(Text Opens)

Check the coil wire, with an ohm meter. Grab your rotor gently and lift, just to see how much play is in the shaft (up and down/left and right). There is a spacer between the gear and the shaft housing that wears out, can´t be good, with that much flutter in the distributor. After market coil is not going to work well, OEM is about all the volts a stock distributor cap can handle.
Hook a vacuum gauge up to the intake, needle should vibrate a bit, but not wag wildly. If the needle shakes a lot. Time for a compression and leak down test. I check my compression once a year anyway, write it down in the back of the owners manual, just to keep track of possible problems.
Never have figured out exactly what the cam position sensor does (good question for JNeary, but he hasn´t been around for awhile), but worth a test, if everything else has been checked.
Maybe have a look at the simple stuff, is 1 firing, on 1 at the distributor. Sure your firing order is right? Easy to get everything off one cylinder (usually doesn´t make much difference, but off by two cylinders will really mess with your timing). Is the lock (has it been cut) still on the bottom of your, distributor? If not it may be time to re-index.
About half the time, mine has started acting stupid, it´s turned out to be water/corrosion/oil in a connector someplace.
Double check the plastic tube for your MAP sensor, is it cracked, is it plugged into the right outlet at the throttle body?
Check the wire for your O2 sensor, hard to get to, hard to see, could be fairly burnt or cut. they sometimes flop on the header, exhaust manifold leaks sometimes blow hot gases on the wiring. Should/could show up as a trouble code in your computer. www.jedi.com/obiwan/jeep/dtc.html
 
A final thing you might check if 8Mud's suggestions don't pan out, is the wiring harness itself. I've had a very obscure harness problem that was somewhat similar to yours, which turned out to be a slightly resistive splice in the common (positive) wire to the injectors. It would start and run fine, then begin missing when it was hot, often waiting until it had been run, shut down and restarted. An ohmmeter reading between the source at the coil and the individual injector plugs revealed it. It's a long shot, and in the case above, the missing was pretty regular once it began, but if all else fails, it might be worth getting out the ohmmeter again.

An injection malfunction like this will not show on a vacuum gauge, whereas an ignition malfunction usually will, so a vac. test is a useful starting point.

By the way, the cam position sensor is what the computer uses to time the injector pulses. If that goes bad, no injection. I just went through this on a 93, and in that case, it wouldn't start unless I unplugged and replugged the sensor with the ignition on. Once started it ran fine, so I'm guessing that it would not cause your symptoms, but I wouldn't rule it out.
 
Dr. Dyno said:
The wiring harness connector to the TPS has been known to go bad so you could try jiggling it to see if the engine's behaviour changes.
I had one with a resistance in the connectors for the TPS, cleaned them real good and things improved.
Had one that didn´t idle worth a darn often hard to start, CPS cable had flopped over onto the mainfiold and burnt/melted most of the way through.
A crack in the exhaust manifold, will cause it to pop at start-up. Has been said, it can also mess with your O2 sensor values, when the manifold is cracked, often a chug, chug, chug type miss at 2000-2500 RPM.
I had one with a serious miss, took me months to figure out, turned out to be a combination of a whole bunch of small things.
 
Put in a new CPS yesterday. Not any better, its still doing the same thing. Its not throwing any codes either. On a hunch I checked the fuel rail with a pressure gauge: 31 psi at idle, 39 psi when I disconnected the vacuum hose to the regulator. According to my manual that should mean that the fuel pump and regulator are good. I’ll check the distributor stuff in a couple of days when I have some time to play with it. Thanks for the suggestions guys, keep them coming.

(Text Closes)

- **Work request A**: Translate this sentence from the engine troubleshooting text into Spanish: "An injection malfunction like this will not show on a vacuum gauge, whereas an ignition malfunction usually will, so a vac. test is a useful starting point."
- **Work request B**: In the engine troubleshooting text, what fuel rail pressure did the gauge show at idle?
- **Work request C**: Retype the stretch of the engine troubleshooting text from "Check the coil" through "has been checked.".
The data is not needed for any of this.

(Information shown Opens)

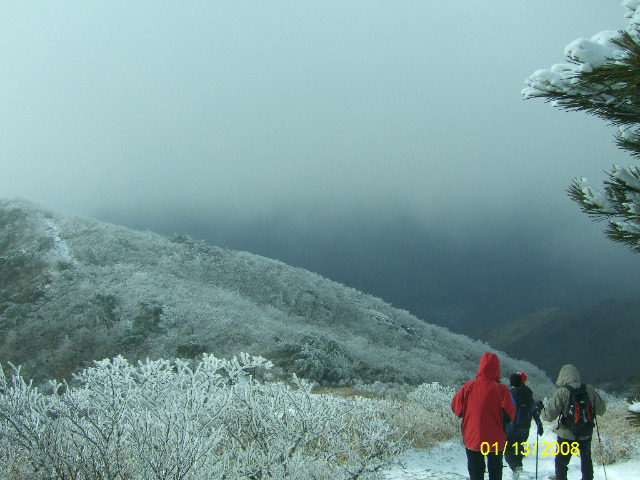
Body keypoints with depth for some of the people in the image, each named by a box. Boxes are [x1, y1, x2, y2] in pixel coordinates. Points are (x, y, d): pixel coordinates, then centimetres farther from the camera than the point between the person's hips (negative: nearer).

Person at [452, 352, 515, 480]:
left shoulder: (468, 387, -10)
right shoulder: (501, 389, -15)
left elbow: (456, 408, 0)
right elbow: (509, 415, -13)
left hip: (472, 439, 1)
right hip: (495, 441, -1)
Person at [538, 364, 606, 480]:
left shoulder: (561, 393, -17)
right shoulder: (589, 390, -6)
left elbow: (549, 416, -17)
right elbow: (602, 409, 4)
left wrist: (541, 409, 3)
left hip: (567, 436, -3)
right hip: (586, 435, 4)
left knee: (561, 462, 13)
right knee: (586, 462, 23)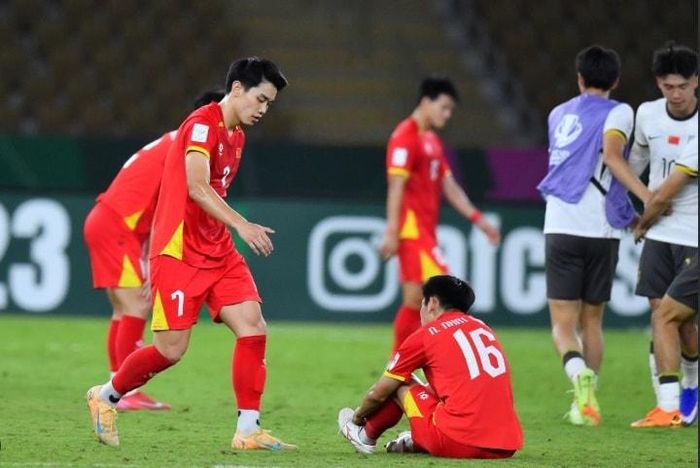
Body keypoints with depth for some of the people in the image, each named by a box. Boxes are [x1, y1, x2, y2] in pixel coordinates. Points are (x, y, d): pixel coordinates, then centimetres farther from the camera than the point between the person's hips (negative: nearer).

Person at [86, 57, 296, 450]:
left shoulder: (237, 136, 15)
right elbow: (197, 187, -25)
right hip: (179, 252, -8)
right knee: (172, 349, -7)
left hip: (217, 252, 8)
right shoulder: (202, 124, -13)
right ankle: (106, 396, 18)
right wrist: (241, 225, -33)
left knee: (253, 327, -7)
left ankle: (248, 429, -5)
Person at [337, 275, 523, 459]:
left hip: (458, 444, -5)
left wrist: (357, 416, 33)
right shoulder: (483, 328, 18)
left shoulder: (426, 335, 3)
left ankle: (366, 436, 34)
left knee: (399, 386, 16)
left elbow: (378, 394, 13)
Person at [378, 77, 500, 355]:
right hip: (412, 229, -9)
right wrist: (391, 232, -20)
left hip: (424, 232, 9)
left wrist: (478, 219, 13)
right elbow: (396, 186, -16)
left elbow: (449, 187, 20)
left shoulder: (432, 141, 19)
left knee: (414, 302, 8)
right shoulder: (405, 138, -11)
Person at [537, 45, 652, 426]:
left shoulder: (559, 115, 19)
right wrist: (648, 198, -20)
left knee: (563, 324, 0)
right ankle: (585, 402, 10)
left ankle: (579, 372, -29)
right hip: (601, 230, -2)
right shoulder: (617, 112, 2)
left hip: (560, 228, 2)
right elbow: (611, 155, -16)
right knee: (592, 321, 13)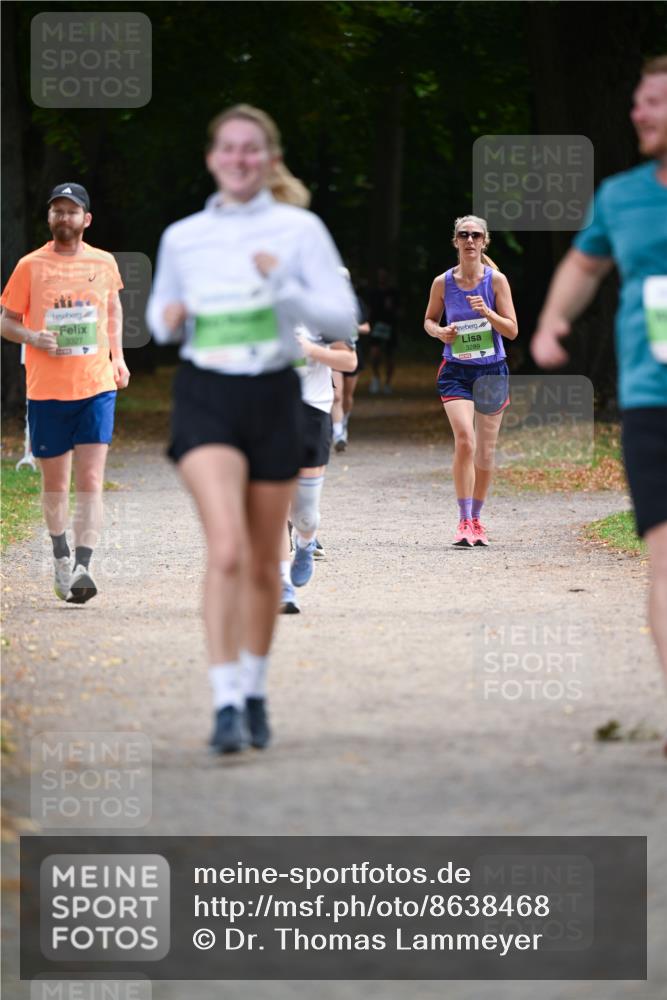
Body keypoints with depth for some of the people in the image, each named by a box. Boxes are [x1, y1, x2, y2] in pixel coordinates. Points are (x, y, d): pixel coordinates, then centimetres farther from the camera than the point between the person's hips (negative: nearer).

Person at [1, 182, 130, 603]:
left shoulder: (104, 263, 6)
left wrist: (117, 356, 14)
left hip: (96, 387, 0)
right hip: (46, 390, 0)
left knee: (91, 482, -12)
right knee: (55, 483, 9)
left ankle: (83, 568, -19)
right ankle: (61, 556, 31)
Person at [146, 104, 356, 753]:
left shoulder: (299, 230, 0)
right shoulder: (181, 237, 5)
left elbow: (341, 319, -3)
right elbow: (160, 312, 19)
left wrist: (284, 287, -18)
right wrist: (167, 319, -4)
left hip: (274, 396, 1)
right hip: (205, 397, -1)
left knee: (263, 562, 9)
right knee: (226, 549, -18)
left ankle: (254, 693, 28)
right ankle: (225, 701, -19)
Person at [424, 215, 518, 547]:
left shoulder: (496, 280, -3)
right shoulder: (443, 282, -1)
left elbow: (512, 330, -3)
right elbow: (429, 320, 14)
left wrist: (487, 312, -20)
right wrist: (439, 331, -9)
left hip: (492, 370, 1)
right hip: (456, 371, -1)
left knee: (485, 451, 7)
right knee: (465, 440, -20)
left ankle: (476, 519, 24)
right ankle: (464, 522, -14)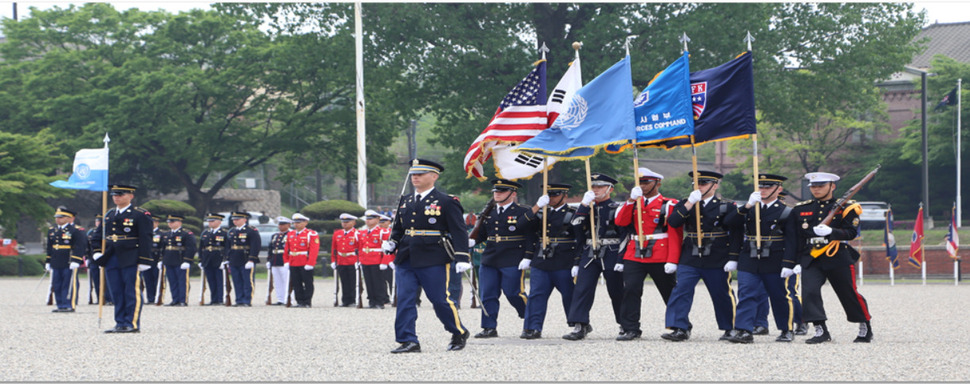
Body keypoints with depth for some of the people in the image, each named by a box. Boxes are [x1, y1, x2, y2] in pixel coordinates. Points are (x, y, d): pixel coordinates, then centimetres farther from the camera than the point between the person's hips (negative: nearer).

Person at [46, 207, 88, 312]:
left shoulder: (76, 231, -5)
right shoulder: (52, 231, 17)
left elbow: (79, 247, -11)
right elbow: (49, 248, 22)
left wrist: (75, 261, -18)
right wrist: (48, 262, 19)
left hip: (69, 264, -7)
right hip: (55, 264, 7)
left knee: (69, 285, -5)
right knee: (57, 286, 6)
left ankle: (70, 305, -3)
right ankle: (60, 305, 12)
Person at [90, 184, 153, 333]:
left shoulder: (140, 215, -4)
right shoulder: (109, 215, 15)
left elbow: (145, 239, -7)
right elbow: (98, 235, 23)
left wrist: (144, 261, -12)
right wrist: (97, 252, 8)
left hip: (131, 260, -6)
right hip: (112, 260, 6)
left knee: (132, 292, -4)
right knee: (116, 293, 7)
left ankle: (132, 324, -2)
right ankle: (120, 323, 11)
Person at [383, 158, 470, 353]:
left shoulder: (446, 202, -3)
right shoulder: (405, 202, 15)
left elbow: (459, 232, -6)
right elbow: (398, 229, 25)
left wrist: (462, 258, -14)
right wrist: (391, 243, 4)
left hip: (433, 262, -6)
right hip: (406, 261, 6)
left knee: (440, 299, 0)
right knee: (405, 300, -3)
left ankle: (459, 333, 21)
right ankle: (408, 341, -2)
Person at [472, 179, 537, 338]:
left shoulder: (523, 213, -3)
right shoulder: (489, 213, 14)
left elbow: (531, 238, -6)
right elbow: (482, 233, 18)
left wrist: (527, 258, -13)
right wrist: (472, 241, -2)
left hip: (512, 263, -6)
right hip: (489, 261, 6)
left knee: (514, 294, -4)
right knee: (487, 295, 3)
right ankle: (489, 328, 10)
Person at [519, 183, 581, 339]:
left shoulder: (573, 214, 0)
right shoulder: (543, 213, 16)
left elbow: (580, 241, -5)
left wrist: (577, 264, -12)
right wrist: (537, 206, -6)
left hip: (564, 266, -4)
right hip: (541, 262, 4)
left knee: (569, 297, 4)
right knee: (536, 295, -4)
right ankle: (533, 329, -5)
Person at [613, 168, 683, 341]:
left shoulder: (669, 205, 1)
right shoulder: (634, 204, 16)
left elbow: (675, 234, -4)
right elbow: (620, 221, 1)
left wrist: (672, 260, -13)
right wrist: (631, 201, -10)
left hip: (660, 258, -3)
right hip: (634, 256, 3)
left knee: (670, 293, 6)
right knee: (630, 290, -9)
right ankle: (630, 329, -5)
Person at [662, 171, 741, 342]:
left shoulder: (727, 207, 0)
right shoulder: (686, 204, 9)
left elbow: (736, 234, -3)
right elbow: (673, 222, -7)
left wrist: (733, 259, -10)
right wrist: (689, 204, -15)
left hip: (717, 261, -2)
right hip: (690, 259, 2)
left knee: (722, 294, 6)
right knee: (681, 290, -11)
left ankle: (730, 329, 22)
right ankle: (680, 329, -11)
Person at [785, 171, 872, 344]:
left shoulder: (846, 208, 2)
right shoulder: (800, 210, 11)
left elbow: (851, 232, -8)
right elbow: (792, 238, 11)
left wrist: (831, 232, -26)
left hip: (838, 258, -2)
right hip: (811, 259, 2)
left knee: (849, 294, 4)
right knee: (809, 291, -17)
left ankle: (865, 328, 24)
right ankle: (821, 331, -14)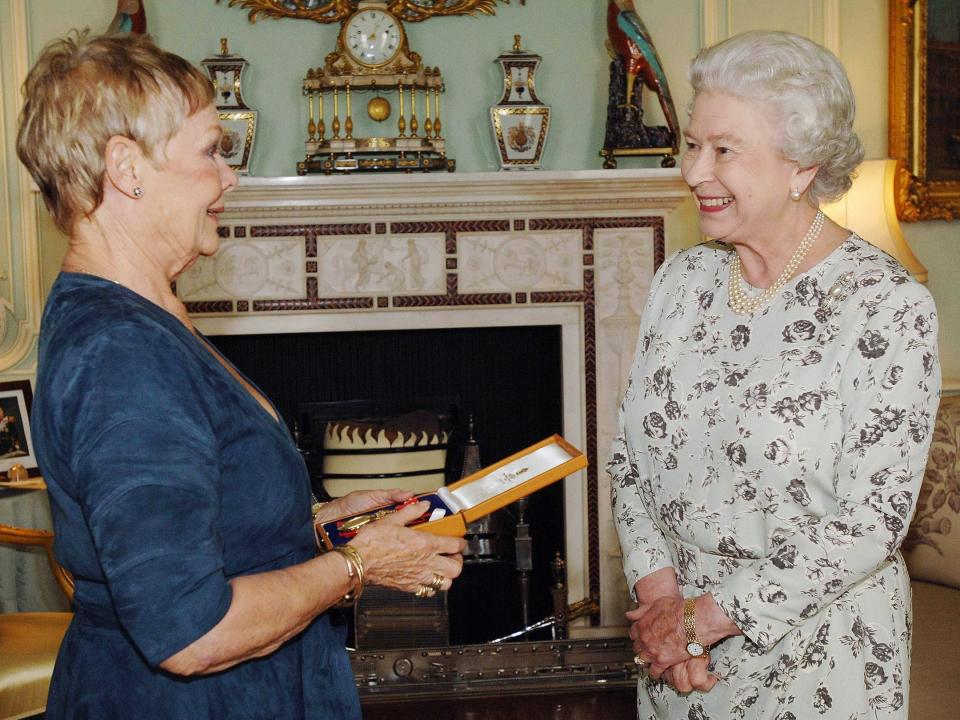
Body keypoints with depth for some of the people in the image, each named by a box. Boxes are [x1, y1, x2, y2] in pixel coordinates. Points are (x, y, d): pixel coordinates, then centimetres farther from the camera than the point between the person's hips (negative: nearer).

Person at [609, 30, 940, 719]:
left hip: (815, 654, -4)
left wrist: (706, 617, -16)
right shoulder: (682, 279, 0)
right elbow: (631, 451, 4)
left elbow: (872, 522, -19)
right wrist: (659, 593, -10)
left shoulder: (887, 306, -17)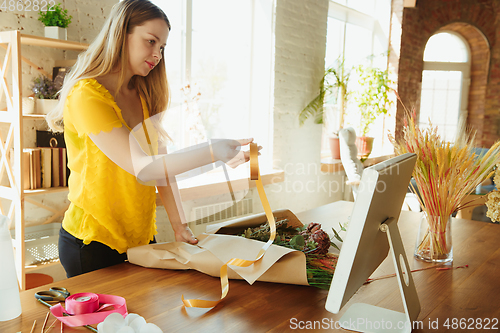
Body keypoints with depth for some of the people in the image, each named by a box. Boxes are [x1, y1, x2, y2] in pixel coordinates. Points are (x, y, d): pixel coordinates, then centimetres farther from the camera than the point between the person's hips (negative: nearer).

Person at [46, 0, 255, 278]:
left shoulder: (142, 97, 7)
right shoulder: (86, 95, -17)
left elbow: (162, 163, 2)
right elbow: (140, 167, -26)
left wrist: (179, 225, -4)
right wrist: (214, 152, -32)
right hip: (93, 243, -7)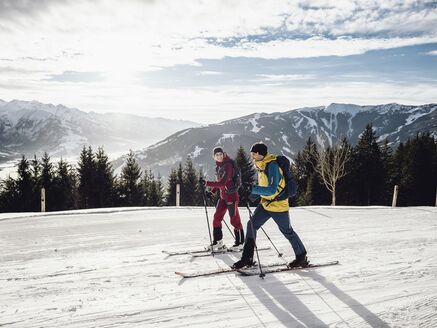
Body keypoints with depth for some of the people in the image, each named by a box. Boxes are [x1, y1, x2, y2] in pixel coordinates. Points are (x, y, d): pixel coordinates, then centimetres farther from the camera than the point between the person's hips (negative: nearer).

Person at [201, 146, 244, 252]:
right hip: (223, 195, 8)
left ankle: (240, 242, 16)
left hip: (231, 195, -8)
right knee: (217, 217, 5)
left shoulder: (228, 165, -19)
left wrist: (207, 183, -28)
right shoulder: (218, 166, 8)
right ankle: (217, 242, 14)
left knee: (234, 219, 1)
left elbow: (222, 183, -27)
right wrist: (213, 190, 6)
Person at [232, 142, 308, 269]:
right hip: (265, 204, 8)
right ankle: (247, 258, 9)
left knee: (287, 231, 8)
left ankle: (302, 257, 29)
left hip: (278, 205, -8)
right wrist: (254, 195, 5)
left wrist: (253, 189, -34)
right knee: (251, 225, 1)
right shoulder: (261, 166, 4)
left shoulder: (272, 166, -24)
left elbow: (272, 190, -31)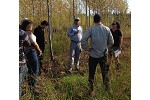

(Information shown Closes)

- **Task output A**: Una falla de inyección como esta no se notará en un vacuómetro, mientras que una falla de encendido por lo general sí, así que una prueba de vacío es un punto de partida útil.

- **Task output B**: 31 psi.

- **Task output C**:
Check the coil wire, with an ohm meter. Grab your rotor gently and lift, just to see how much play is in the shaft (up and down/left and right). There is a spacer between the gear and the shaft housing that wears out, can´t be good, with that much flutter in the distributor. After market coil is not going to work well, OEM is about all the volts a stock distributor cap can handle.
Hook a vacuum gauge up to the intake, needle should vibrate a bit, but not wag wildly. If the needle shakes a lot. Time for a compression and leak down test. I check my compression once a year anyway, write it down in the back of the owners manual, just to keep track of possible problems.
Never have figured out exactly what the cam position sensor does (good question for JNeary, but he hasn´t been around for awhile), but worth a test, if everything else has been checked.